Demain, il s’agira peut-être d’envisager de nouveaux lieux de production. Geox a été ainsi l’un des premiers à délocaliser sa fabrication en Roumanie, à Timisoara, où se retrouvent aujourd’hui plusieurs centaines de sociétés italiennes. Depuis, d’autres implantations en Slovaquie, en Croatie, au Mexique ou en Indonésie ont suivi. Si le développement économique de la Roumanie intéresse vivement Mario Moretti Polegato en tant que consul du pays, Geox y trouve aussi largement son compte : les salaires des ouvriers roumains ne dépassent pas les 120 euros par mois et les syndicats sont inexistants, avec qui Monsieur Mario a eu quelques mots en Italie.  » L’avenir du district est de garder une avance en matière de design, et de recherche. Tout le reste peut être délocalisé « , affirme-t-il.

A Montebelluna, l’ancienne cotonnerie qui sert de siège à Geox n’abrite plus que le management, les chercheurs, les concepteurs et l’école des cadres. Chaque matin, quand il le peut, Moretti Polegato fait sa tournée. Curieux et vigilant.
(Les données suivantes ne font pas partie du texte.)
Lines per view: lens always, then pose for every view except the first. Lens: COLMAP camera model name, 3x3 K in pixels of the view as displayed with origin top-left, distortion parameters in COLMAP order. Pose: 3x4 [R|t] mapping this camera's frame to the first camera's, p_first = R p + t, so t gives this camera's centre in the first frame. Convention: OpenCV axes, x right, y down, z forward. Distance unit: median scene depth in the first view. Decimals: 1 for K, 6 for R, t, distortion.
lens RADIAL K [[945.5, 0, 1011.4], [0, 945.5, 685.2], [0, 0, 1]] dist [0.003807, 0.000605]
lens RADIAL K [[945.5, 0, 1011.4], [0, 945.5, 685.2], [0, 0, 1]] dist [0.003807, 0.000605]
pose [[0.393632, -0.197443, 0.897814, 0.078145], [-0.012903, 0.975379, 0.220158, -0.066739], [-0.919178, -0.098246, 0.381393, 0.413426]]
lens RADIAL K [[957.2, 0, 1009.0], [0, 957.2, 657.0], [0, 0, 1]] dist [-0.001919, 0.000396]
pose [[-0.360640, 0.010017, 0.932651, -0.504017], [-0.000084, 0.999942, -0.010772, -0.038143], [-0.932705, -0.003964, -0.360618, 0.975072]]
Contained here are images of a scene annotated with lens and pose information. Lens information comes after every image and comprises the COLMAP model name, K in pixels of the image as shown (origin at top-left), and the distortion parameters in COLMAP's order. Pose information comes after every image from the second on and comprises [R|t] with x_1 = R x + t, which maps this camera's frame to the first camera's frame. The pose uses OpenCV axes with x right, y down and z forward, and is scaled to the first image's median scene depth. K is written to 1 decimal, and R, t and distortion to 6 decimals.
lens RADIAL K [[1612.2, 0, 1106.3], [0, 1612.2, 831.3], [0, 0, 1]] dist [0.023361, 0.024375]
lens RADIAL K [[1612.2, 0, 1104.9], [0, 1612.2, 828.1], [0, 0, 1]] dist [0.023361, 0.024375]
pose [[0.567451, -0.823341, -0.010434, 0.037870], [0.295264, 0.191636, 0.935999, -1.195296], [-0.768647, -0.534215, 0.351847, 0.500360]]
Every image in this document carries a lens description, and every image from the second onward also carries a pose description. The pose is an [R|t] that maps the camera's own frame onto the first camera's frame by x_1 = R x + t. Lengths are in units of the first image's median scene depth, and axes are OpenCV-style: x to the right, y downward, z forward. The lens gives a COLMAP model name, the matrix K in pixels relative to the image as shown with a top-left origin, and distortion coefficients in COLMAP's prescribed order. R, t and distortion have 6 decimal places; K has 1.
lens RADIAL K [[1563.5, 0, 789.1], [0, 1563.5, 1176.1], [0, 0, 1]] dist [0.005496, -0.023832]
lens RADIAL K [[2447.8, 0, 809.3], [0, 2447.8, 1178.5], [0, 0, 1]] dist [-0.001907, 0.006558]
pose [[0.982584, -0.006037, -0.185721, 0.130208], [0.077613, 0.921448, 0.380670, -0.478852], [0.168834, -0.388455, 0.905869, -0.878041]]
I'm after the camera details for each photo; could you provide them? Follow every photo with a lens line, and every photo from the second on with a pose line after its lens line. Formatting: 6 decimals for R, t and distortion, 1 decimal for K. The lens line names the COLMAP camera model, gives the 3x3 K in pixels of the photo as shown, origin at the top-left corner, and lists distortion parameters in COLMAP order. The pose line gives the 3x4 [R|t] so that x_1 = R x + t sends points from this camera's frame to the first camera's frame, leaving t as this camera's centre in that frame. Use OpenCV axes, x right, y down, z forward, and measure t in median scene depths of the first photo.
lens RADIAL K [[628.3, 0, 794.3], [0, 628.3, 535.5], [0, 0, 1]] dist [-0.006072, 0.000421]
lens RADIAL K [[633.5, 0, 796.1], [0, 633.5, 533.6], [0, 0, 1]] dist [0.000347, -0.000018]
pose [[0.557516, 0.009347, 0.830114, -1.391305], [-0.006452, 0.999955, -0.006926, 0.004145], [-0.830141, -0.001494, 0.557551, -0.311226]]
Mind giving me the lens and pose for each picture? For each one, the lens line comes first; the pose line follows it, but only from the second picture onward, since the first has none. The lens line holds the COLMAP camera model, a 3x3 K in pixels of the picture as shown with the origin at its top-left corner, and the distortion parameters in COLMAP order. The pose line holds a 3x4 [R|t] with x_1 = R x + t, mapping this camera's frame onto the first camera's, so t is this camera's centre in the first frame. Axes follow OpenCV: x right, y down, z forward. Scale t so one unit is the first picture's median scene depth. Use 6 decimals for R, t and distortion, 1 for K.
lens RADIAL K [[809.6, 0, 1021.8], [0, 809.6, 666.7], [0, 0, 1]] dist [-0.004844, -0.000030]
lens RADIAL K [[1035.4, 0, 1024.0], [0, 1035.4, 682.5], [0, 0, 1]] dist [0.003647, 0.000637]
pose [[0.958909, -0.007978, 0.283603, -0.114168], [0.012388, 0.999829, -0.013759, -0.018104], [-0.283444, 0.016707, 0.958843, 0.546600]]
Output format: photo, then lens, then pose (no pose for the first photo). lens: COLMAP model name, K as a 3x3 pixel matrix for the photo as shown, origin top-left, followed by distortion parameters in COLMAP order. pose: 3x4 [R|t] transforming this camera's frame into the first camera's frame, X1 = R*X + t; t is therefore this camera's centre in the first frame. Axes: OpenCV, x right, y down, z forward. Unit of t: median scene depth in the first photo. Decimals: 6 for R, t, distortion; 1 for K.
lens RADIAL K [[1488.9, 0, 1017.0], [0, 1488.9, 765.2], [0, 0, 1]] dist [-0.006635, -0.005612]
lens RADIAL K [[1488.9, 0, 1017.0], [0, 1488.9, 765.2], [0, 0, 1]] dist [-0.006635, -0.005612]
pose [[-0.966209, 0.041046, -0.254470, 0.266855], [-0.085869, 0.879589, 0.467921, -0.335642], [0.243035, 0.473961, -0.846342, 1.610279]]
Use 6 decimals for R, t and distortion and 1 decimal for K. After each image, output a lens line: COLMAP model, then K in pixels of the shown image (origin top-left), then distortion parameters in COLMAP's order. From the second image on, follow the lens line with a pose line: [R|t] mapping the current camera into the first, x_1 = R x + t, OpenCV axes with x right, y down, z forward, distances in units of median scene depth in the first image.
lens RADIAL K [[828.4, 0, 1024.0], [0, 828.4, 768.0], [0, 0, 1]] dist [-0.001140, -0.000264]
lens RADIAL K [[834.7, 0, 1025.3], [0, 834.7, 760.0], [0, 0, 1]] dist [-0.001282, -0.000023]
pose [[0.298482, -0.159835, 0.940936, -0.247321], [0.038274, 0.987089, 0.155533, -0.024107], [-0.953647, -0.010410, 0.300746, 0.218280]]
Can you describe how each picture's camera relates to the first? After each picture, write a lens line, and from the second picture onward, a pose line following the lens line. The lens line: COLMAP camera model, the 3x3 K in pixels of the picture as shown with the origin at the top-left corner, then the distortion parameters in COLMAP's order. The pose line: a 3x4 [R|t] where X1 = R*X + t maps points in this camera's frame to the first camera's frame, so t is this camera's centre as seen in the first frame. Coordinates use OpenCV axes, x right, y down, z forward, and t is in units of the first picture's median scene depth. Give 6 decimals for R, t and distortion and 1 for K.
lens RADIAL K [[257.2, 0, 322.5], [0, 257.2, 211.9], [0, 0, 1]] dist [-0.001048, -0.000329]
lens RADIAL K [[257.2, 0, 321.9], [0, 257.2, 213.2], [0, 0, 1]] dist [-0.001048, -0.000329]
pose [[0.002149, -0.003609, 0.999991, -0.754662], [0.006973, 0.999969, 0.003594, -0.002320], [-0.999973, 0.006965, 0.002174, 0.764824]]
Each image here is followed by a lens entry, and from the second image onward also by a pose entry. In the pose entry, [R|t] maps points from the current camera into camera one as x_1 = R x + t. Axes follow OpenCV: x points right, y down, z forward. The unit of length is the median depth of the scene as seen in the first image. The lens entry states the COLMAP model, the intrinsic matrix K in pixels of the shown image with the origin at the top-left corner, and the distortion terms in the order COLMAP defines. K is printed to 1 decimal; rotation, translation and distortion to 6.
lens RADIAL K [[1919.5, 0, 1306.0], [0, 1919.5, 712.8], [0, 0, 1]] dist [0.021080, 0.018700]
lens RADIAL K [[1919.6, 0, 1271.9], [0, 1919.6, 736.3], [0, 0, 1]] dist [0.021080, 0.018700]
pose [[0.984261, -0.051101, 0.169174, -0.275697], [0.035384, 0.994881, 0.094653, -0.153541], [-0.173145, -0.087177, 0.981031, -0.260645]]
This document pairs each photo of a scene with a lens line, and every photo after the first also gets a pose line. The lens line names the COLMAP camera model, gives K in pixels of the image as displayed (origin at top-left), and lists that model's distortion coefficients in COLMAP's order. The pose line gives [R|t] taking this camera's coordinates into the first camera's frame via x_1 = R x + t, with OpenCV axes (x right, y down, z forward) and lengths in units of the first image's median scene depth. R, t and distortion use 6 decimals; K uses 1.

Difficile d’ignorer cet homme omniprésent, connu comme le loup blanc chez les entrepreneurs italiens, parfois raide dans sa gestion quotidienne et tout à la fois inventeur du concept, fondateur de la société, président du conseil d’administration et actionnaire majoritaire. Mais ne l’appelez pas patron, cela le heurte : il plaide volontiers la plus grande délégation de pouvoir.  » Pourquoi imposerais-je quoi que ce soit, puisque Geox n’a pas de concurrent ? »

Pour le moment. L’avenir, lui, est plus nuancé. La semelle qui respire a déjà convaincu un large public. Mais, pour devenir n°1 mondial, Mario Moretti Polgato devra s’imposer dans d’autres secteurs plus techniques, comme la chaussure de sport. Déjà, le district bruit de mille et une rumeurs d’association avec des fabricants spécialisés. L’affaire promet d’être chaude. Nike, Adidas et les autres ne se laisseront pas faire. Bien au contraire.  » Pour l’instant, nous ne sommes pas en concurrence frontale mais, s’il vient chasser sur nos terres, nous ne resterons pas sans réagir « , avertit Sandro Parizotto, chez Scarpa, également grand fabricant de chaussures de marche sous licence Gore-Tex. D’ores et déjà, le groupe américain a annoncé qu’il allait améliorer les capacités de respiration de sa fameuse membrane. Mario Moretti Polegato, qui consacre 3 % de son chiffre d’affaires à la recherche, reste serein : 35 brevets dorment dans ses coffres. Peut-être pense-t-il aussi à ce pied mécanique du labo de Montebelluna, breveté Geox et destiné à tester les nouvelles semelles, qui suit son chemin dans les pires conditions qui soient. Nuit et jour. Increvable.